Desde hace tiempo me invitan a dar algunas charlas una vez al año en Esade y en Iese para hablar a los alumnos y alumnas de mi experiencia profesional. En Esade me encuentro con estudiantes del último curso de carrera que aún no han trabajado. En Iese con graduados que tuvieron una experiencia laboral y más tarde decidieron hacer un máster. Son chicas y chicos entre veintidós y treinta años, algunos españoles y otros procedentes de distintos países. Es curioso que, en ambos casos, a pesar de las diferencias en edad, experiencia o cultura, al finalizar mi presentación siempre hay alguien que hace la siguiente pregunta:

—Helena, ¿se puede llegar a una posición de alta dirección siendo madre?

Mi respuesta es que son muchas las habilidades que una madre puede aportar a la empresa y que incluso en muchas ocasiones ayuda a ser una mejor profesional.

Como ambas universidades invitan a distintos ponentes a lo largo del año, finalizo preguntando a mi audiencia si esa cuestión también se la formulan a los hombres que me han precedido, es decir, si a ellos les resultó difícil llegar a un puesto de dirección siendo padres. La respuesta es que a nadie se le ocurre preguntar tal cosa.

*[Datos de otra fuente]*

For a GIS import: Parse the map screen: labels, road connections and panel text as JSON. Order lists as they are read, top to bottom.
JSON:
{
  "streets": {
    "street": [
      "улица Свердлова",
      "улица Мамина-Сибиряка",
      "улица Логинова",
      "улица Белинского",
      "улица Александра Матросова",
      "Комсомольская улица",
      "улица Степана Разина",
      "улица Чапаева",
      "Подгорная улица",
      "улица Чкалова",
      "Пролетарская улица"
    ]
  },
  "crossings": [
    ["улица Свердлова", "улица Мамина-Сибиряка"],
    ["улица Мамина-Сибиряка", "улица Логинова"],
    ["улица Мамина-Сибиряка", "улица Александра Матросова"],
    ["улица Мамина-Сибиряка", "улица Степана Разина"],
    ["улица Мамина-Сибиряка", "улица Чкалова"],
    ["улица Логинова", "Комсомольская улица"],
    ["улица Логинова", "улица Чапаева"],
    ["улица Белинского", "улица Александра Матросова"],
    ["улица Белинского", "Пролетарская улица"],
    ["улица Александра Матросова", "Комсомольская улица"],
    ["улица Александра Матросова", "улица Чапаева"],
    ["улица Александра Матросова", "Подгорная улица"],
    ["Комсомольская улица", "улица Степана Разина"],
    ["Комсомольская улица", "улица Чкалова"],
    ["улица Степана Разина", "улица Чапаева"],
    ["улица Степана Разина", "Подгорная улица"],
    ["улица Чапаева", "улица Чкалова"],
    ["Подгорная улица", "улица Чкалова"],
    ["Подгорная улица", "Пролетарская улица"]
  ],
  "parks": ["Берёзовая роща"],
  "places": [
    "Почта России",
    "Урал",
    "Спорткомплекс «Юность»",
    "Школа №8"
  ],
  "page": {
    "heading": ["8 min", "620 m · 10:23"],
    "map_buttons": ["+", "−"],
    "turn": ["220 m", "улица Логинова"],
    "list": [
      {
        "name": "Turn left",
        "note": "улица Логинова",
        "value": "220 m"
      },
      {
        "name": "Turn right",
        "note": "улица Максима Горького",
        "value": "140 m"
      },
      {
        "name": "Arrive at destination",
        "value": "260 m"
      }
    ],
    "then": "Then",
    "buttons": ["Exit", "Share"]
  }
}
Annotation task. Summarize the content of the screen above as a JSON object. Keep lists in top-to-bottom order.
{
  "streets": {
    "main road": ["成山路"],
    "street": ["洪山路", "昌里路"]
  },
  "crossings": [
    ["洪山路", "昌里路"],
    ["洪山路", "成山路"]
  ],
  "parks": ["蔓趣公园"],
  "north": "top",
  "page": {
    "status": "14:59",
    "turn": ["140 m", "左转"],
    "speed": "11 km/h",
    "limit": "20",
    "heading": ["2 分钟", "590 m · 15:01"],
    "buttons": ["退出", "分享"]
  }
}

Cuando imaginamos una situación futura que desconocemos, la mayoría de las veces visualizamos acontecimientos que no van a suceder y también afloran especialmente nuestros miedos y dudas. Probablemente es así porque la mente, desde hace miles de años, está más entrenada para protegernos de los riesgos y peligros que nos puedan sobrevenir, que para abrirnos a disfrutar de nuevas experiencias y oportunidades.

En mi caso, hubo un instante de mi vida en el que percibí que había llegado el momento para crear mi propia empresa. Tenía una idea, un proyecto. Y lo que consideré más importante aún que la idea: yo era una persona independiente, sin ataduras —pues no tenía hijos— y con algunos ahorros. Y así fue como, en 1994, con un préstamo y muchas ganas de comerme el mundo, fundé una pequeña compañía, Singular, con tres empleados. Un año después me había casado y tenía una hija, y al año siguiente nació Óscar. Ni mi pareja ni los niños fueron obstáculo para que siguiera adelante con el proyecto empresarial que había iniciado. Creo que, de no haber tomado la decisión de emprender antes de que naciera mi hija, probablemente hubiera esperado indefinidamente hasta que llegara la situación ideal.

Lo que pretendo explicar es que casi todas las circunstancias son buenas para empezar, y que no es necesario que esperemos al momento perfecto o a que todos los astros estén alineados para tomar la decisión. ¿Sabes por qué? Porque los astros se desalinean cada día, o lo hacen mucho antes de lo que imaginamos, sin que podamos evitarlo. Y la verdad es que la mayor parte del tiempo casi nunca pasa nada. Una vez tomada la decisión, avanzamos paso a paso y de pronto estamos en ese futuro que habíamos visualizado con angustia. Y vemos que, después de todo, no había para tanto.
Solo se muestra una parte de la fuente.